Would you copy out only the lines from the one with "non-Hodgkin's type (low-grade)" to the end of the records, exactly as they stand?

____ DATA PROVIDED

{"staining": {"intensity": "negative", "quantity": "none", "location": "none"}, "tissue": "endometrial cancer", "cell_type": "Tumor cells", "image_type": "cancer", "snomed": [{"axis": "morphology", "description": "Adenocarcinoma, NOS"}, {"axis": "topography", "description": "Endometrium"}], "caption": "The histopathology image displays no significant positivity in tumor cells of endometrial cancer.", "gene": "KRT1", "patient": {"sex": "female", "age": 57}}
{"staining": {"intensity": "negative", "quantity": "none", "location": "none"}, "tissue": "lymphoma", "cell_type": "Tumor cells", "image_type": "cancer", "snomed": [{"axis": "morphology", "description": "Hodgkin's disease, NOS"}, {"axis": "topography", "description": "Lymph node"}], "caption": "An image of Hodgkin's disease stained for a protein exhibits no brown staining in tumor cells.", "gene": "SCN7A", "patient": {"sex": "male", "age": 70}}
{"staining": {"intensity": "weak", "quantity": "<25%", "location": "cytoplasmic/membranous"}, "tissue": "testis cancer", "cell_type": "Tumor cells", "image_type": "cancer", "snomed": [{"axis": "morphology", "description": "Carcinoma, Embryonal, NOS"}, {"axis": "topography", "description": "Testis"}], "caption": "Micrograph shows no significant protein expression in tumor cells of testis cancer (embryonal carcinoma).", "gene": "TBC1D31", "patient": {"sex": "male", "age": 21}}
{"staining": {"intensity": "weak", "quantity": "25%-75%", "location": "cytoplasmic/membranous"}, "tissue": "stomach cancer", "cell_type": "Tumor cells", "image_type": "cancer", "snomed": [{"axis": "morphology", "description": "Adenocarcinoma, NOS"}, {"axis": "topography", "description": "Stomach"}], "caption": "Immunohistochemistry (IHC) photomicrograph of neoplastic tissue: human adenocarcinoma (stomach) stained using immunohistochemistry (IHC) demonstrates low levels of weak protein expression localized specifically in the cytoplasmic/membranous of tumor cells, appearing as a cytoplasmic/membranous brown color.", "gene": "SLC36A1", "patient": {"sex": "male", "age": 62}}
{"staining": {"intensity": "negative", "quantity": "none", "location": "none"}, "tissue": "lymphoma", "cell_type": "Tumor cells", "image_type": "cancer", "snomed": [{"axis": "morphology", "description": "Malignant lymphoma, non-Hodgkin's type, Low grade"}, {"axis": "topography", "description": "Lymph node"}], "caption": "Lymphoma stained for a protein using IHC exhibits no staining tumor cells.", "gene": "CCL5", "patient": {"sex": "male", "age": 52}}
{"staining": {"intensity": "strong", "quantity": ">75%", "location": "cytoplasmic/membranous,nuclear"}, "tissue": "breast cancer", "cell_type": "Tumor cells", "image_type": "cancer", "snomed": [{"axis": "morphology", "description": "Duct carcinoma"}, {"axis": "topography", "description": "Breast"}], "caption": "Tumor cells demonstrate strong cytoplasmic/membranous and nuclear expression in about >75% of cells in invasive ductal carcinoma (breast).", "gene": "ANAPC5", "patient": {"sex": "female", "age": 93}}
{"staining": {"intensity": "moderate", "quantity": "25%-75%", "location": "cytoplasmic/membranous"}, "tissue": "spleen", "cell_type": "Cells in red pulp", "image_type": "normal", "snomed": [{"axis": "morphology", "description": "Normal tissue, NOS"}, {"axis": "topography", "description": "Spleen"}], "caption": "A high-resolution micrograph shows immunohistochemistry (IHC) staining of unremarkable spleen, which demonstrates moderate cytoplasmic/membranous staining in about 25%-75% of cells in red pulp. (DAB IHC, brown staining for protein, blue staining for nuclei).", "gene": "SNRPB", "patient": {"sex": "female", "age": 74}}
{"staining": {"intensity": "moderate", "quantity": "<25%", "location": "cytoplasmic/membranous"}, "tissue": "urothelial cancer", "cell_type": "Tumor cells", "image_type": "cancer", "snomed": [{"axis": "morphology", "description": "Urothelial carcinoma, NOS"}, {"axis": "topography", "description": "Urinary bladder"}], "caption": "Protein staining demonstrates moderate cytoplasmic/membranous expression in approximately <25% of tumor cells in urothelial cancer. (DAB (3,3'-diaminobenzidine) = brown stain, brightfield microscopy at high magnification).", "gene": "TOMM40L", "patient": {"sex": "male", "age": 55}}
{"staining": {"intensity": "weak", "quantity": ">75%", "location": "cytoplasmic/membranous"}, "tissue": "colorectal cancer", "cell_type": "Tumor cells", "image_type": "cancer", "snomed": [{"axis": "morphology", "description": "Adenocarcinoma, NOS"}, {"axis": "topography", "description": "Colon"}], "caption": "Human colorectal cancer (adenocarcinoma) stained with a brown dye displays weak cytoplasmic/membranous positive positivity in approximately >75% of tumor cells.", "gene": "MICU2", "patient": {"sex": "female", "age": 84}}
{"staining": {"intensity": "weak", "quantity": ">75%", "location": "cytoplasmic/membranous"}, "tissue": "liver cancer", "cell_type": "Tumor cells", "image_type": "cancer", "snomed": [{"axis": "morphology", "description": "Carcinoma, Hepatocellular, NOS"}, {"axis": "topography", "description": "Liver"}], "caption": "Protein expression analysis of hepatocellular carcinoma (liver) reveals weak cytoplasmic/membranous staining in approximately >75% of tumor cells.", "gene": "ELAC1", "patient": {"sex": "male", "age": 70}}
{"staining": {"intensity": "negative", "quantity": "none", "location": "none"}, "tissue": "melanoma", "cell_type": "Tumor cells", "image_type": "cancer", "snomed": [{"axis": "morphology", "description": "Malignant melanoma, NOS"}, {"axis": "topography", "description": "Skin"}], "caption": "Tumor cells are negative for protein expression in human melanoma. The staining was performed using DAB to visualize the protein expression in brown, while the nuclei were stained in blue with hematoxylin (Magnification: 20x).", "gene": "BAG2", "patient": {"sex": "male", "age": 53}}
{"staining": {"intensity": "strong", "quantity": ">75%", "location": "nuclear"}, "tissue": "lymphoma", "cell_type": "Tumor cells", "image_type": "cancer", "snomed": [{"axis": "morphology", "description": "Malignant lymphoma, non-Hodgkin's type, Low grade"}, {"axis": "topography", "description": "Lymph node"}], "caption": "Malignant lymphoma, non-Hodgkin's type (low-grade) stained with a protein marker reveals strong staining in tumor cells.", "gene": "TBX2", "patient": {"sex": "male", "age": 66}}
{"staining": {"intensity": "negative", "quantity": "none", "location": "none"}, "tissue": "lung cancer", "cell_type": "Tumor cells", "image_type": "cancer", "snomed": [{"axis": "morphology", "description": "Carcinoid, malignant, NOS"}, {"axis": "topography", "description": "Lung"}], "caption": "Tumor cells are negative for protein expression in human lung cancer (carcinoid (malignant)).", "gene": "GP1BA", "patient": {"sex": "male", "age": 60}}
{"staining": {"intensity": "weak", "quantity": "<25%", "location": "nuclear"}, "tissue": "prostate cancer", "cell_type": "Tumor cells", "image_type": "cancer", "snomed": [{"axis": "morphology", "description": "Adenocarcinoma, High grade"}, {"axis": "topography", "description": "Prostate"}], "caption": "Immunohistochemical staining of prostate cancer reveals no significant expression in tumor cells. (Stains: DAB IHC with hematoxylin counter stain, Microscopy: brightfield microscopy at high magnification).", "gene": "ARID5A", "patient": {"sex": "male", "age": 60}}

________

• **RESULT FOR THIS TASK**
{"staining": {"intensity": "strong", "quantity": ">75%", "location": "nuclear"}, "tissue": "lymphoma", "cell_type": "Tumor cells", "image_type": "cancer", "snomed": [{"axis": "morphology", "description": "Malignant lymphoma, non-Hodgkin's type, Low grade"}, {"axis": "topography", "description": "Lymph node"}], "caption": "Malignant lymphoma, non-Hodgkin's type (low-grade) stained with a protein marker reveals strong staining in tumor cells.", "gene": "TBX2", "patient": {"sex": "male", "age": 66}}
{"staining": {"intensity": "negative", "quantity": "none", "location": "none"}, "tissue": "lung cancer", "cell_type": "Tumor cells", "image_type": "cancer", "snomed": [{"axis": "morphology", "description": "Carcinoid, malignant, NOS"}, {"axis": "topography", "description": "Lung"}], "caption": "Tumor cells are negative for protein expression in human lung cancer (carcinoid (malignant)).", "gene": "GP1BA", "patient": {"sex": "male", "age": 60}}
{"staining": {"intensity": "weak", "quantity": "<25%", "location": "nuclear"}, "tissue": "prostate cancer", "cell_type": "Tumor cells", "image_type": "cancer", "snomed": [{"axis": "morphology", "description": "Adenocarcinoma, High grade"}, {"axis": "topography", "description": "Prostate"}], "caption": "Immunohistochemical staining of prostate cancer reveals no significant expression in tumor cells. (Stains: DAB IHC with hematoxylin counter stain, Microscopy: brightfield microscopy at high magnification).", "gene": "ARID5A", "patient": {"sex": "male", "age": 60}}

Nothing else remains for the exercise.